Кто понесется на твоем вороном коне, громко загукает и замашет саблей перед казаками.
Русский так бы не сказал. Затукал — заагукал. И пузыри пустил.
Глядишь и не знаешь, идет или не идет его величавая ширина…
Ширина не ходит! Тем более строчкой далее, в том же предложении, Днепр — без меры в ширину.
Реет и вьется…
Днепр реет? Как флаг?
Любо прибрежным лесам… Зеленокудрые! Они толпятся вместе с полевыми цветами к водам…
Не могут леса толпиться вместе с полевыми цветами к водам, Гоголь, видимо, имел в виду деревья… Да и деревья не толпятся к водам…
… и, наклонившись, глядят в них и не наглядятся, и не налюбуются светлым своим зраком, и усмехаются к нему, и приветствуют его, кивая ветвями…

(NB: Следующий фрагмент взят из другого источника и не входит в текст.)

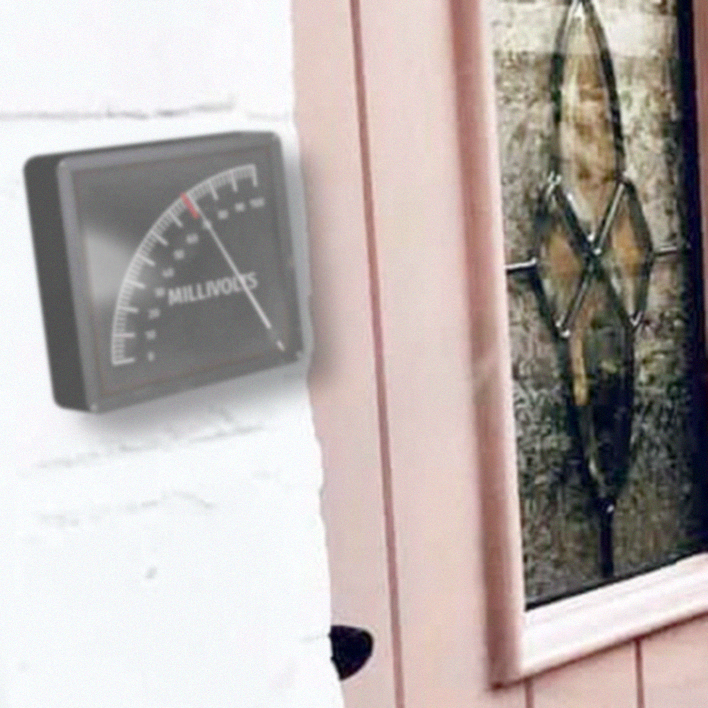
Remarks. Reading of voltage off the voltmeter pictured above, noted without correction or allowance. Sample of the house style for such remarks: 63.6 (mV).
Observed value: 70 (mV)
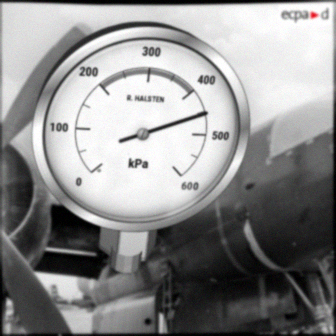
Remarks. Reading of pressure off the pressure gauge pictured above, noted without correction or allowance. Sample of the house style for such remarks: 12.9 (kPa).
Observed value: 450 (kPa)
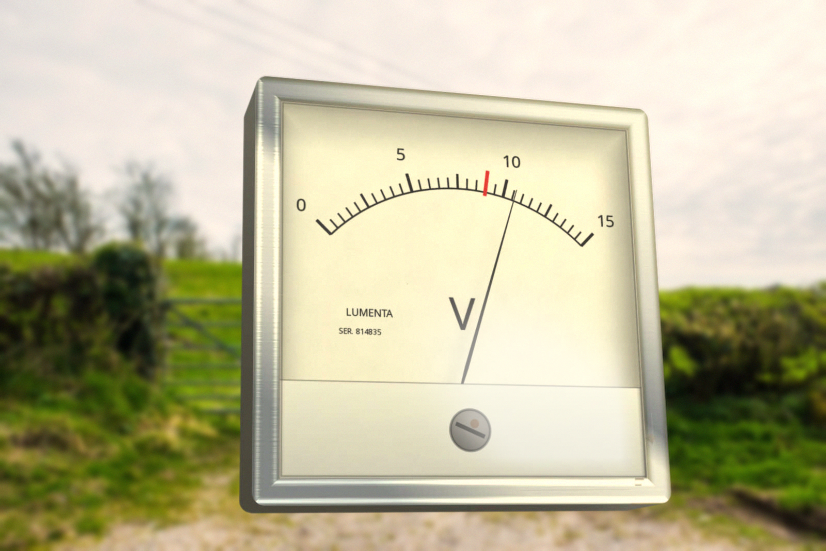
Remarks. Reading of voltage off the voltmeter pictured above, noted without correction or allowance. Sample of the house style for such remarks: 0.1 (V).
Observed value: 10.5 (V)
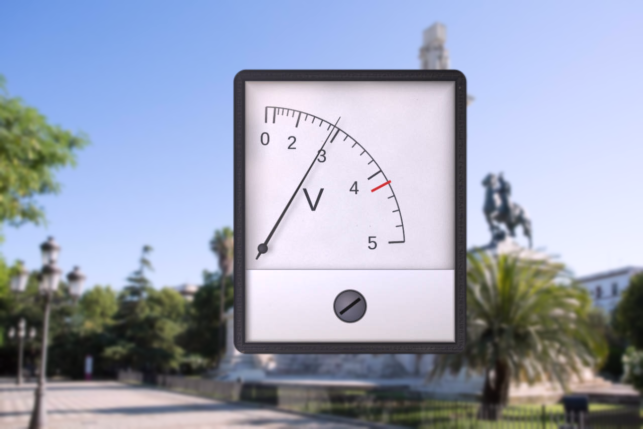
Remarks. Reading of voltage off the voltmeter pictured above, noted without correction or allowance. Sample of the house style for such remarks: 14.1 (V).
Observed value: 2.9 (V)
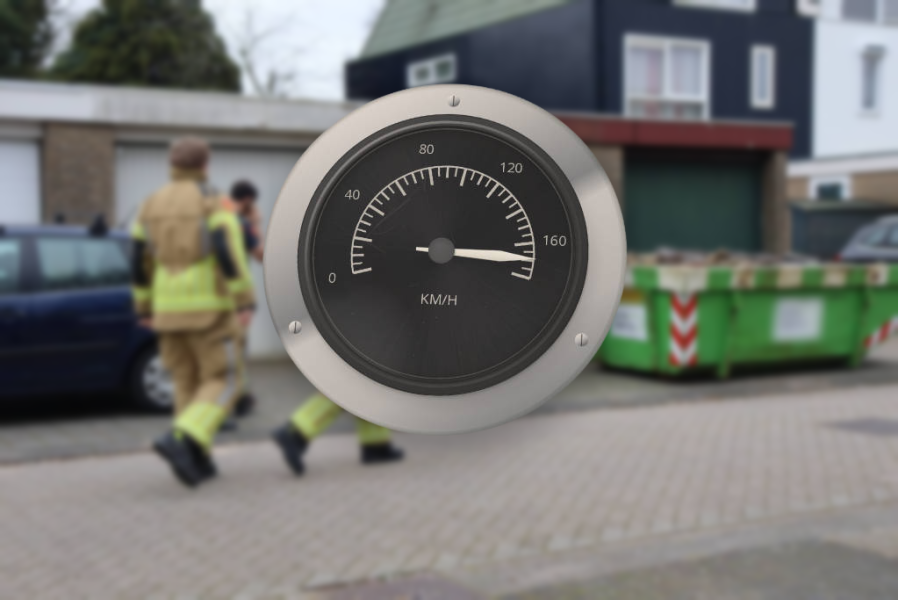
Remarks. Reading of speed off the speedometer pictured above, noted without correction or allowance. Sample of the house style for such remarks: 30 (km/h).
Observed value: 170 (km/h)
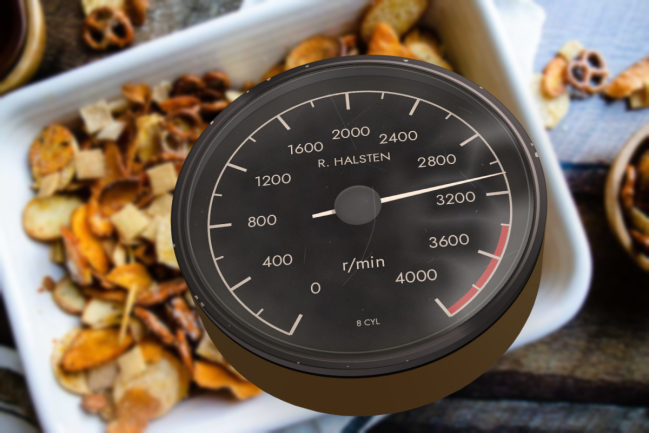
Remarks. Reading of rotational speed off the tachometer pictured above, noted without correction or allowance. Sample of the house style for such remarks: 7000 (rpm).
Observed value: 3100 (rpm)
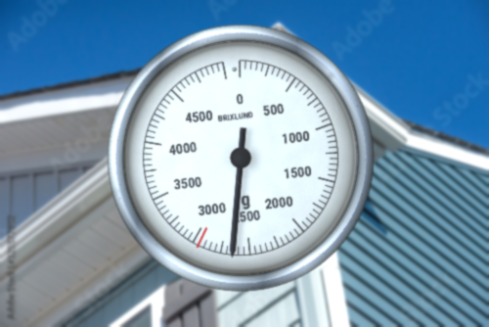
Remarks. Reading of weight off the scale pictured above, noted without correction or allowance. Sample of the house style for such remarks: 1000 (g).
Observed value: 2650 (g)
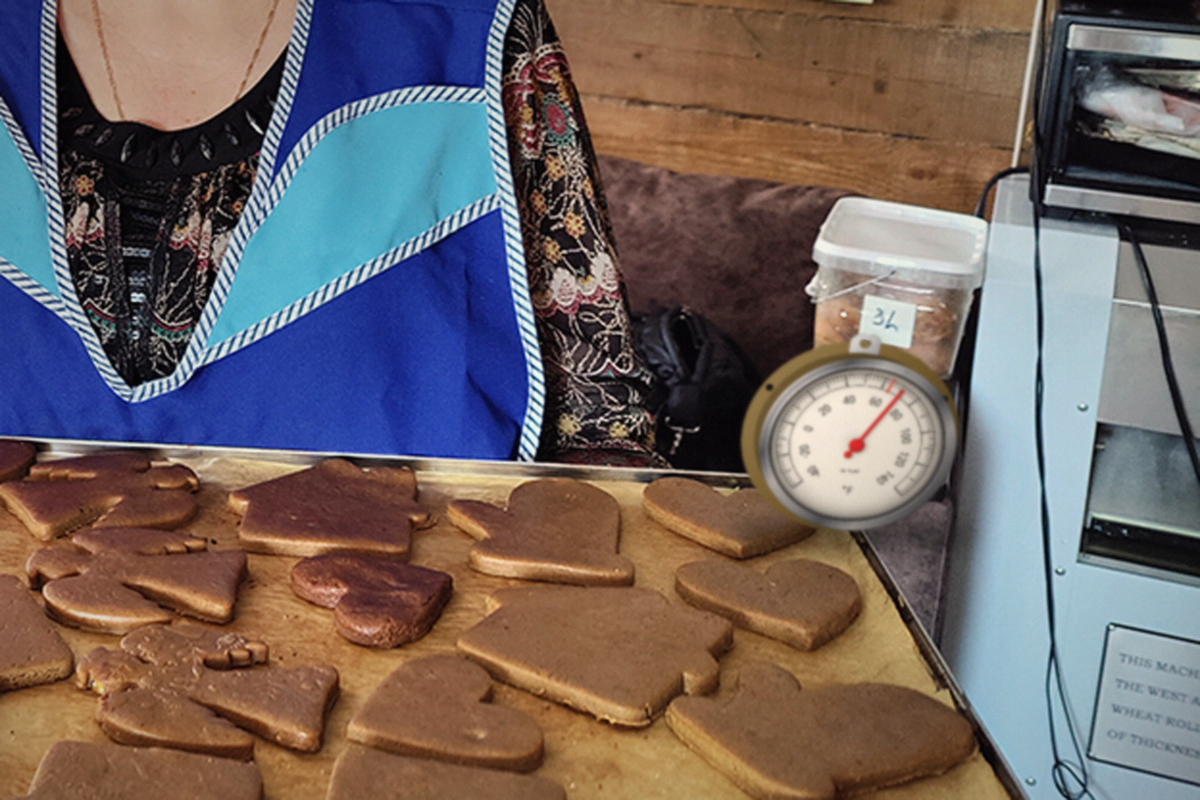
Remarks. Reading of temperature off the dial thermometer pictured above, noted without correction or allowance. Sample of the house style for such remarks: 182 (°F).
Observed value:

Это все про леса. Леса глядят в воду светлым своим зраком (взглядом?). Усмехаются к нему. К Днепру? Вот и мы усмехнемся к Гоголю.
И пишут, пишут эту полуграмотную высокопарную бессмыслицу поколения школьников на бесчисленных диктантах и подергиваются паволокой и увлажняются, и синеют как Черное море, затравленные обычно, учительские глаза…

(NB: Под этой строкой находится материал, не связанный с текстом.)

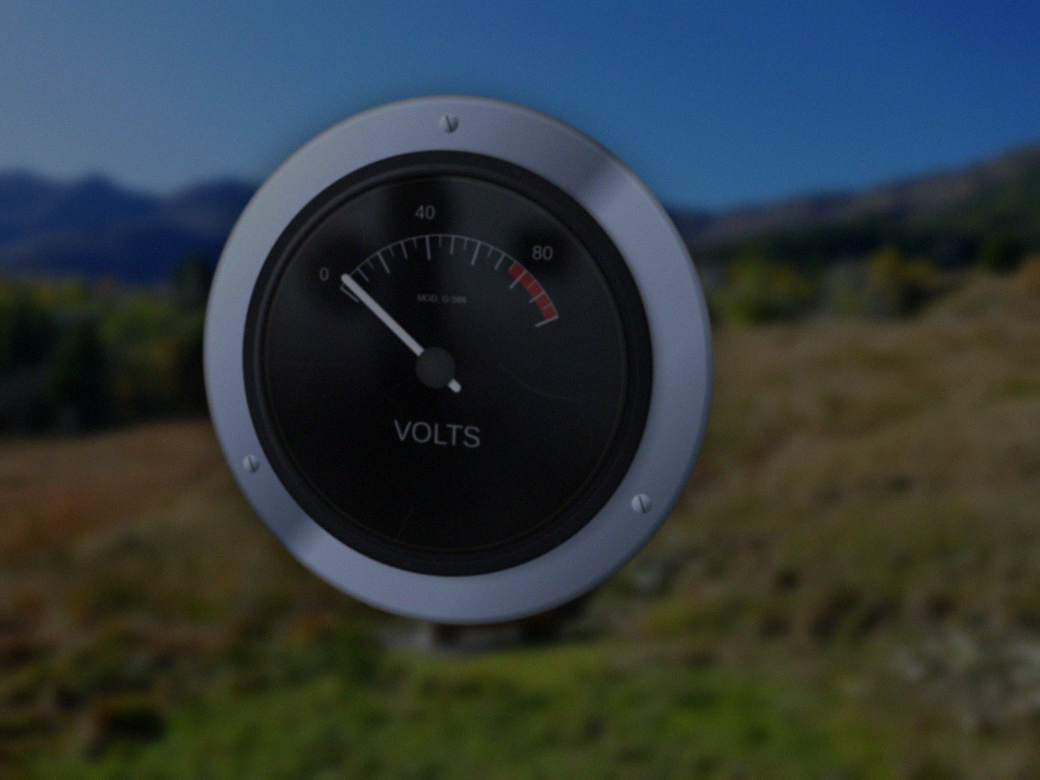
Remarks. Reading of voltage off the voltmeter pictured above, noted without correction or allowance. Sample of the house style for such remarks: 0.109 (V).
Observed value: 5 (V)
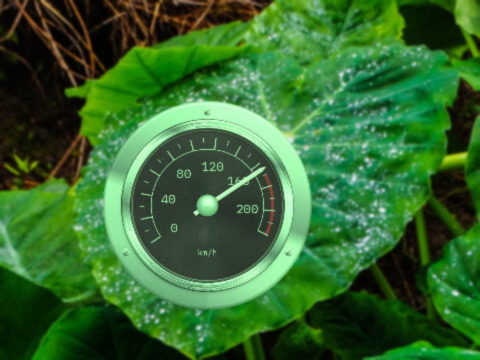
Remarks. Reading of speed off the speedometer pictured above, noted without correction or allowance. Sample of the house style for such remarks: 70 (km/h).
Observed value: 165 (km/h)
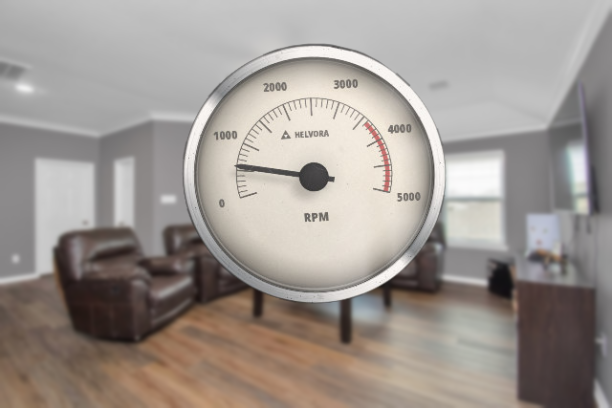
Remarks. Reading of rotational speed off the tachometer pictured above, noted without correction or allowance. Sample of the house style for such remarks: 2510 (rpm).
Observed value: 600 (rpm)
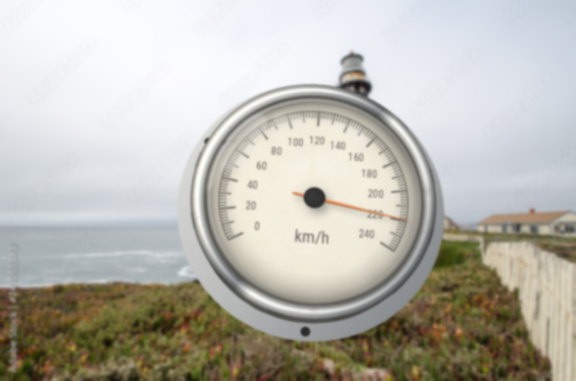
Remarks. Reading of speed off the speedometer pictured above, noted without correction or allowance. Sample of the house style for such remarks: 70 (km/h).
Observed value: 220 (km/h)
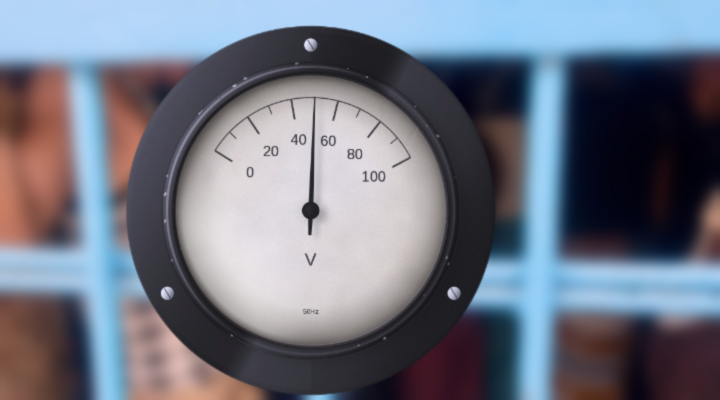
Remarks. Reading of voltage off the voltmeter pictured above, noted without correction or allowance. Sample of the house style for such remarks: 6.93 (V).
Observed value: 50 (V)
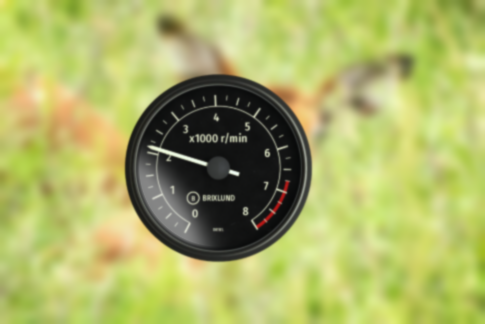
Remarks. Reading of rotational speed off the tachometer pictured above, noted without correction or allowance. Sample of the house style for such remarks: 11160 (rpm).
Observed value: 2125 (rpm)
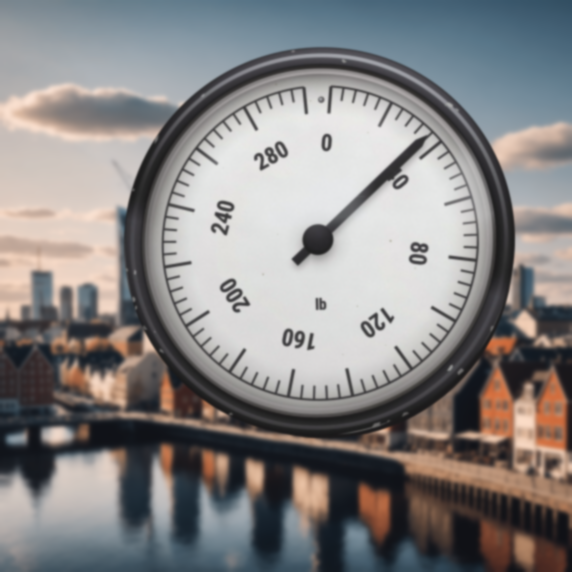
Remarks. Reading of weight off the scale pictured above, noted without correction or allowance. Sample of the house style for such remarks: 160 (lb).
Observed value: 36 (lb)
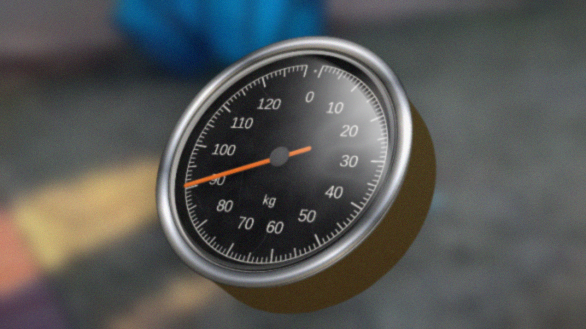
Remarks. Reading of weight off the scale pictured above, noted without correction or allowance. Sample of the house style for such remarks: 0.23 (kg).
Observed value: 90 (kg)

Кажется, все прелести гоголевского языка — это только ошибочно употребленные украинизмы. Не только слова, но и словесные конструкции, сочетания…

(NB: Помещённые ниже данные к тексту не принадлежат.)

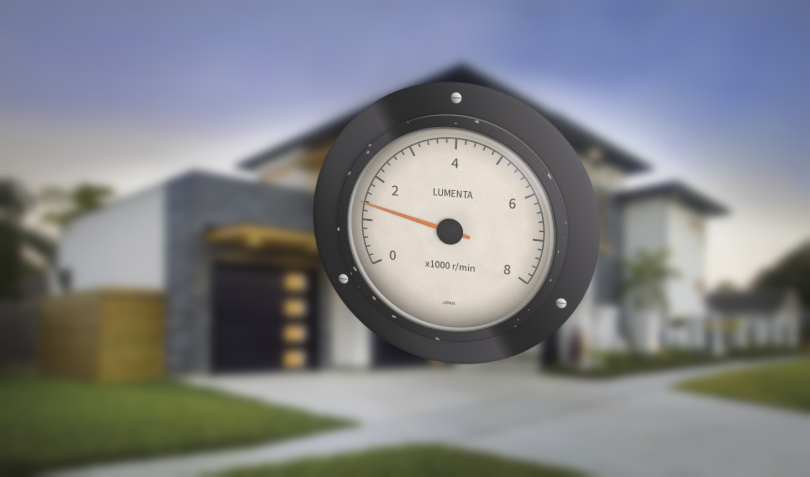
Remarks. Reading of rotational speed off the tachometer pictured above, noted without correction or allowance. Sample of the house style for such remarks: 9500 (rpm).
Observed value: 1400 (rpm)
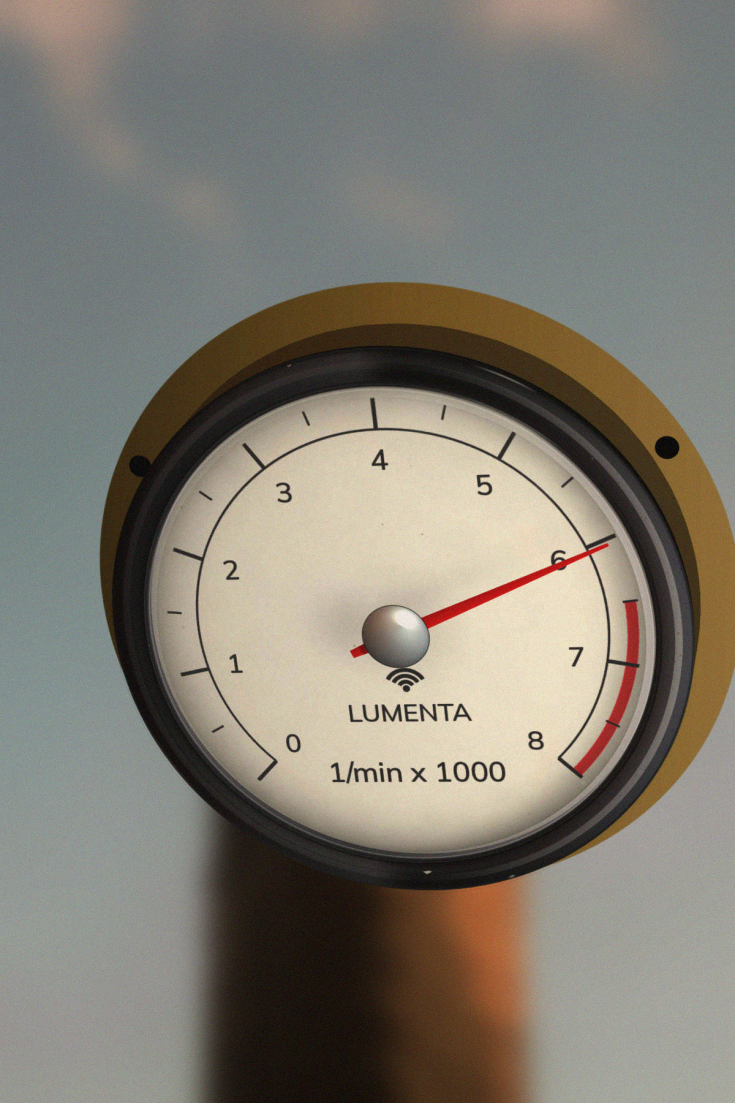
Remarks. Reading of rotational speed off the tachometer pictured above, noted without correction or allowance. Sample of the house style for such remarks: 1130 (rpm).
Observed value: 6000 (rpm)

Удивительно экспрессивные, смачные… ошибки. Неточности. Перевертыши. Фата-морганы… Красота гоголевского языка — отрицательная. Неплодотворная. Грызун-Гоголь прогрыз в ткани русского языка дырку. С тех пор некоторые языковые струйки не текут себе дальше, а бесследно в этой дыре исчезают…
Гоголь ловил анекдоты и тасовал их как карты. Потерянное ружье превратил в шинель, мертвые души Пивинского — в мертвые души Чичикова, безносого персиянина — в безносого коллежского асессора Ковалева, Свиньина-Криспина — в Хлестакова. Менял обстановку, декорации, костюмы, понижал, от страха перед цензурой, героев в чине…
За что его приняли в реалисты? Он от реализма отрекался, отрекался. Ему не верили.
Мало того, что в центре любого прозаического текста Гоголя лежал анекдот, маленькие анекдоты сидели и в ответвлениях сюжета (если там не вырастали неприятные склизкие грибки — лирические отступления), и так да самой фразы, до слова, до имени.